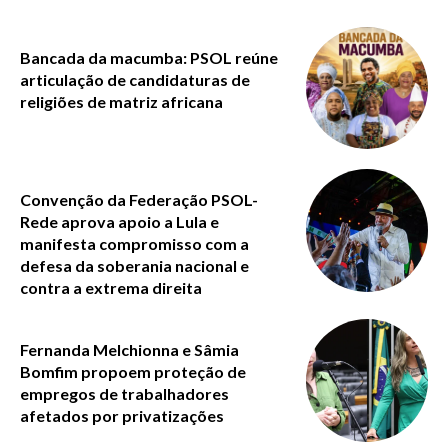
Bancada da macumba: PSOL reúne
articulação de candidaturas de
religiões de matriz africana
Convenção da Federação PSOL-
Rede aprova apoio a Lula e
manifesta compromisso com a
defesa da soberania nacional e
contra a extrema direita
Fernanda Melchionna e Sâmia
Bomfim propoem proteção de
empregos de trabalhadores
afetados por privatizações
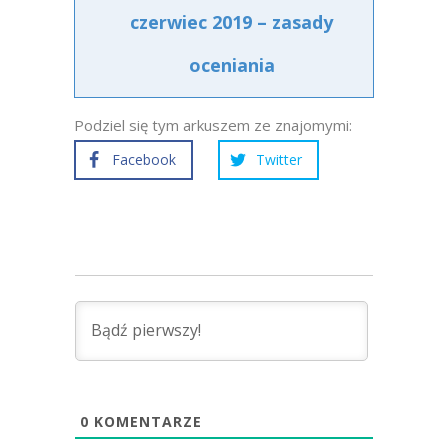
czerwiec 2019 – zasady
oceniania
Podziel się tym arkuszem ze znajomymi:
Facebook
Twitter
0
KOMENTARZE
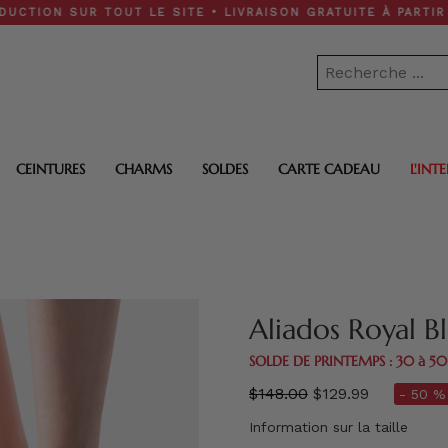
 SUR TOUT LE SITE • LIVRAISON GRATUITE À PARTIR DE 200
CEINTURES
CHARMS
SOLDES
CARTE CADEAU
L'INT
Aliados Royal B
SOLDE DE PRINTEMPS : 30 à 5
régulier
$148.00
$129.99
- 50 %
prix
Information sur la taille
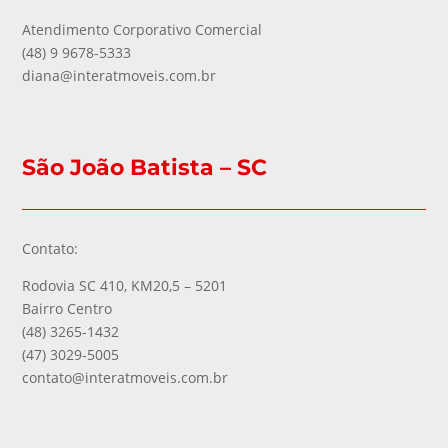
Atendimento Corporativo Comercial
(48) 9 9678-5333
diana@interatmoveis.com.br
São João Batista – SC
Contato:
Rodovia SC 410, KM20,5 – 5201
Bairro Centro
(48) 3265-1432
(47) 3029-5005
contato@interatmoveis.com.br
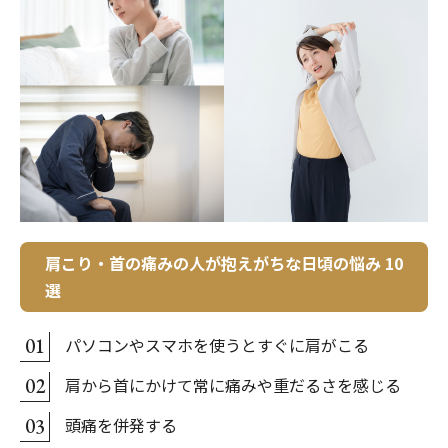
肩こり・首の痛みの人が抱えがちな日頃の悩み 10
選
パソコンやスマホを使うとすぐに肩がこる
01
肩から首にかけて常に痛みや重だるさを感じる
02
頭痛を併発する
03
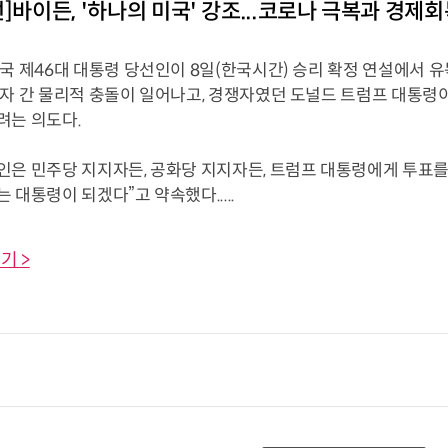
선]바이든, '하나의 미국' 강조...코로나 극복과 경제
국 제46대 대통령 당선인이 8일(한국시간) 승리 확정 연설에서 유
자 간 물리적 충돌이 일어나고, 경쟁자였던 도널드 트럼프 대통령이
려는 의도다.
은 민주당 지지자든, 공화당 지지자든, 트럼프 대통령에게 투표를 
 대통령이 되겠다”고 약속했다.....
기 >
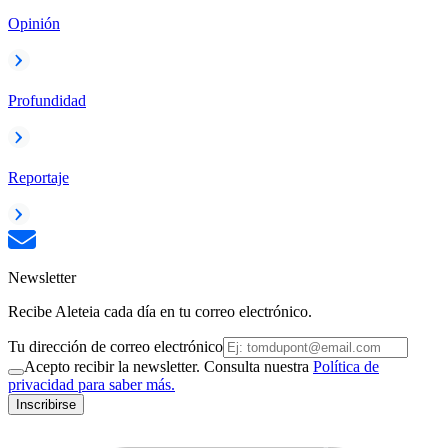
Opinión
Profundidad
Reportaje
Newsletter
Recibe Aleteia cada día en tu correo electrónico.
Tu dirección de correo electrónico
Acepto recibir la newsletter. Consulta nuestra
Política de
privacidad para saber más.
Inscribirse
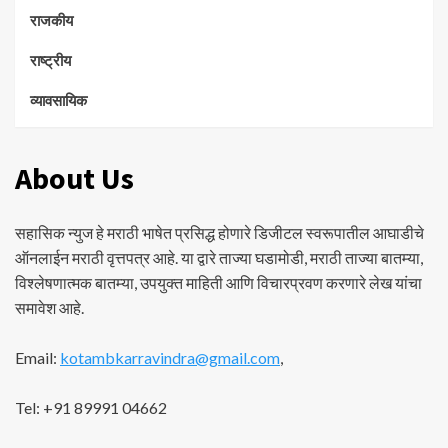
राजकीय
राष्ट्रीय
व्यावसायिक
About Us
सहासिक न्युज हे मराठी भाषेत प्रसिद्ध होणारे डिजीटल स्वरूपातील आघाडीचे
ऑनलाईन मराठी वृत्तपत्र आहे. या द्वारे ताज्या घडामोडी, मराठी ताज्या बातम्या,
विश्लेषणात्मक बातम्या, उपयुक्त माहिती आणि विचारप्रवण करणारे लेख यांचा
समावेश आहे.
Email:
kotambkarravindra@gmail.com
,
Tel: +91 89991 04662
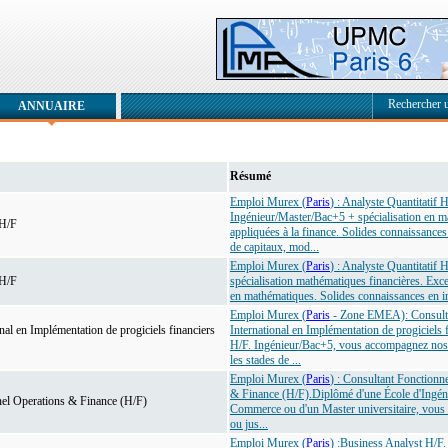
Rechercher 
ANNUAIRE
Résumé
Emploi Murex (
Paris
) : Analyste Quantitatif H
Ingénieur/Master/Bac+5 + spécialisation en m
 H/F
appliquées à la finance. Solides connaissance
de capitaux, mod...
Emploi Murex (
Paris
) : Analyste Quantitatif 
 H/F
spécialisation mathématiques financières. Exce
en mathématiques. Solides connaissances en i
Emploi Murex (
Paris
- Zone EMEA): Consult
nal en Implémentation de progiciels financiers
International en Implémentation de progiciels 
H/F. Ingénieur/Bac+5, vous accompagnez nos c
les stades de ...
Emploi Murex (
Paris
) : Consultant Fonctionn
& Finance (H/F).Diplômé d'une École d'Ingén
nel Operations & Finance (H/F)
Commerce ou d'un Master universitaire, vous 
ou jus...
Emploi Murex (
Paris
) :Business Analyst H/F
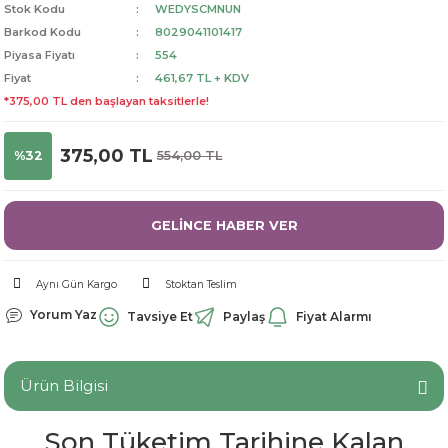
Stok Kodu
WEDYSCMNUN
dorant
arantili
K vitamini
Pekmez-Bal-Macun
Barkod Kodu
8029041101417
Piyasa Fiyatı
554
ıvı
nı
Pastiller
Propolis-Arı ve Ürünleri
Fiyat
461,67 TL + KDV
*375,00 TL den başlayan taksitlerle!
Sporcu Takviyeleri
Quercetin
375,00 TL
%32
554,00 TL
Resveratrol
ve Bebek Malzemeleri
Sirke
GELİNCE HABER VER
Tatlandırıcılar
Aynı Gün Kargo
Stoktan Teslim
Yorum Yaz
Tavsiye Et
Paylaş
Fiyat Alarmı
Ürün Bilgisi
Son Tüketim Tarihine Kalan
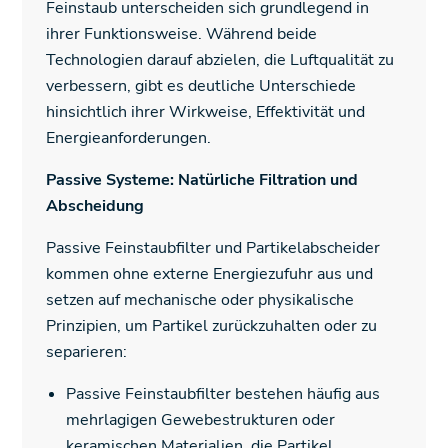
Feinstaub unterscheiden sich grundlegend in
ihrer Funktionsweise. Während beide
Technologien darauf abzielen, die Luftqualität zu
verbessern, gibt es deutliche Unterschiede
hinsichtlich ihrer Wirkweise, Effektivität und
Energieanforderungen.
Passive Systeme: Natürliche Filtration und
Abscheidung
Passive Feinstaubfilter und Partikelabscheider
kommen ohne externe Energiezufuhr aus und
setzen auf mechanische oder physikalische
Prinzipien, um Partikel zurückzuhalten oder zu
separieren:
Passive Feinstaubfilter bestehen häufig aus
mehrlagigen Gewebestrukturen oder
keramischen Materialien, die Partikel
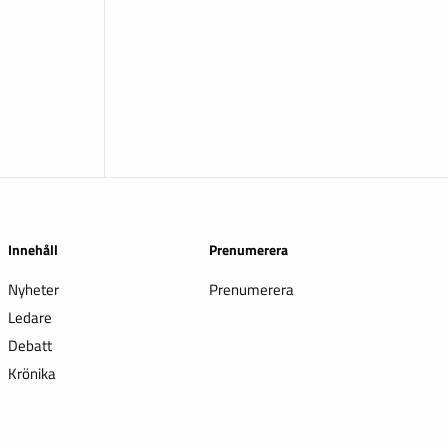
Innehåll
Prenumerera
Nyheter
Prenumerera
Ledare
Debatt
Krönika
+--
Could you transcribe the text from the start of the rows through the line containing "afetados por privatizações", word for word, leaving out the pictures?

Bancada da macumba: PSOL reúne
articulação de candidaturas de
religiões de matriz africana
Convenção da Federação PSOL-
Rede aprova apoio a Lula e
manifesta compromisso com a
defesa da soberania nacional e
contra a extrema direita
Fernanda Melchionna e Sâmia
Bomfim propoem proteção de
empregos de trabalhadores
afetados por privatizações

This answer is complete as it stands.